(Data to process)

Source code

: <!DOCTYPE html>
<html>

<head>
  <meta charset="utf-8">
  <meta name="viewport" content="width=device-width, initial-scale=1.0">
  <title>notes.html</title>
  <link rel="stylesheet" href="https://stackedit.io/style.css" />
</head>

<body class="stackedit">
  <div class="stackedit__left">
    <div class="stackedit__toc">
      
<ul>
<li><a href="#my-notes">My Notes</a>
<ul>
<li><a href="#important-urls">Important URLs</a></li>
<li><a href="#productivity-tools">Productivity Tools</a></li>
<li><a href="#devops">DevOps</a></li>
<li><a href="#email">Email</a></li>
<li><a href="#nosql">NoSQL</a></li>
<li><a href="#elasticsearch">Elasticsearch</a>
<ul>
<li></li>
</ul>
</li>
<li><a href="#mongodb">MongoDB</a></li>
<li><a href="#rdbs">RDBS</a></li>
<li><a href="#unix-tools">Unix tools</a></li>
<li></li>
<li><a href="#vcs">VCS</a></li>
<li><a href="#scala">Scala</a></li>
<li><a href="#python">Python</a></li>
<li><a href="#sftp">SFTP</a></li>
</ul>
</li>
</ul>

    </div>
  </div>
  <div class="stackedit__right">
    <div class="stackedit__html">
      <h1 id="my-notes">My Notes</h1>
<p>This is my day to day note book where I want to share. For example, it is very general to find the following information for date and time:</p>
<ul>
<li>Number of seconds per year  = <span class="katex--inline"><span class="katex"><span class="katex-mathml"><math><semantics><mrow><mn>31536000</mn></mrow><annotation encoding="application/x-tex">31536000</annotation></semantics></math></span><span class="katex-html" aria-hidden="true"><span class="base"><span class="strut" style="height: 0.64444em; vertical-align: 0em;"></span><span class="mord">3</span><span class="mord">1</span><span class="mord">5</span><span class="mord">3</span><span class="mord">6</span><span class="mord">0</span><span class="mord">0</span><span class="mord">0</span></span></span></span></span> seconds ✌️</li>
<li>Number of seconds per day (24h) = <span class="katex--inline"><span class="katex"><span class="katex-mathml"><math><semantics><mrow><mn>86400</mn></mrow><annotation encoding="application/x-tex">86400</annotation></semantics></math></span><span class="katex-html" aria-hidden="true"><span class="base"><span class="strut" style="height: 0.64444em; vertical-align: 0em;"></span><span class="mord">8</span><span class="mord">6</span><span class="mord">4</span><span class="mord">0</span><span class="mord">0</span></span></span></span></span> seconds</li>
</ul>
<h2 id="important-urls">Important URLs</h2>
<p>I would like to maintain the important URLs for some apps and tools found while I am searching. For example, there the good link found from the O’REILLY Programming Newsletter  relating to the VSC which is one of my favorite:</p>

(End Data to process)

== What the task asks ==
Some lines above contain the word "align". Copy each of them.

== Response ==
<li>Number of seconds per year  = <span class="katex--inline"><span class="katex"><span class="katex-mathml"><math><semantics><mrow><mn>31536000</mn></mrow><annotation encoding="application/x-tex">31536000</annotation></semantics></math></span><span class="katex-html" aria-hidden="true"><span class="base"><span class="strut" style="height: 0.64444em; vertical-align: 0em;"></span><span class="mord">3</span><span class="mord">1</span><span class="mord">5</span><span class="mord">3</span><span class="mord">6</span><span class="mord">0</span><span class="mord">0</span><span class="mord">0</span></span></span></span></span> seconds ✌️</li>
<li>Number of seconds per day (24h) = <span class="katex--inline"><span class="katex"><span class="katex-mathml"><math><semantics><mrow><mn>86400</mn></mrow><annotation encoding="application/x-tex">86400</annotation></semantics></math></span><span class="katex-html" aria-hidden="true"><span class="base"><span class="strut" style="height: 0.64444em; vertical-align: 0em;"></span><span class="mord">8</span><span class="mord">6</span><span class="mord">4</span><span class="mord">0</span><span class="mord">0</span></span></span></span></span> seconds</li>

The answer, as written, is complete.